◆ Brief 1
Copy out the part of the listing that starts with the line containing "name author: T.I. Chuang & Constance" and ends with the last line of the listing, both included.

◆ Selected text
**********

The 59 inches could be the low-limit design reference of the first
user U1. A second user U2 proper for the highest position of the
seat 42 is shown in FIG. 10. The design reference of stature of the
second user U2 is about 74 inches which is the average stature of
the 95 percentage male aged from 18 to 79 years old.
Now referring to FIG. 9, there is a reference plane 117 for the
first user U1 to step on. In the preferred embodiment of the
present invention, the reference plane 117 could be the ground
surface. In some other embodiments, the reference plane 117 could
be a user foot platform which is higher than the ground surface.
The seat 42 further comprises a geometry center 43A and a first
vertical height 116B constituted by the vertical distance between
the geometry center 43A and the reference plane 117. The geometry
center 43A is defined as the center of the top surface of the seat
42. A first reference sector 116 is defined by the geometry center
43A and the first vertical height 116B, where a line equal in
length to the first vertical height 116B is dropped down from the
geometry center 43A, and where the line is swept forward through an
angle (e.g. 60 degrees) about the geometry center 43A to form the
first reference sector 116. The geometry center 43A is the center
of the first reference sector 116 and the first vertical height
116B is the radius of the first reference sector 116. Because the
arcuate path of the first and second pedals 71, 71B may be divided
into four segments, one of the segments is shown in FIG. 9, a
downward and backward segment 114A. As shown in FIG. 9, the first
pedal 71 is in a condition of beginning to move along the downward
and backward segment 114A. During moving along the downward and
backward segment 114A, the first pedal 71 is moved substantially
along the periphery 116A of the first reference sector 116. The
moving mode of the first pedal 71 along the periphery 116A of the
first reference sector 116 creates a benefit of quick, easy and
convenient position adjustment of the seat 42. The proper position
of the seat 42 for the first user U1 can be achieved quickly and
easily by the present invention.

**********

◆ Exercise data

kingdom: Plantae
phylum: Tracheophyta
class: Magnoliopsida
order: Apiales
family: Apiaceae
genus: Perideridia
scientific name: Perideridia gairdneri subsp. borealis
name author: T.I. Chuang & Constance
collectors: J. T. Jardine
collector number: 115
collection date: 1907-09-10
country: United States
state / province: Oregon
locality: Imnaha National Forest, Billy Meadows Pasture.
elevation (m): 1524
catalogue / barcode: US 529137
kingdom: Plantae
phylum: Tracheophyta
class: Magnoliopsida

**********

◆ Brief 2
In the passage on seat adjustment, how is the geometry center 43A defined?

◆ Complete answer 1
name author: T.I. Chuang & Constance
collectors: J. T. Jardine
collector number: 115
collection date: 1907-09-10
country: United States
state / province: Oregon
locality: Imnaha National Forest, Billy Meadows Pasture.
elevation (m): 1524
catalogue / barcode: US 529137
kingdom: Plantae
phylum: Tracheophyta
class: Magnoliopsida

◆ Complete answer 2
It is defined as the center of the top surface of the seat 42.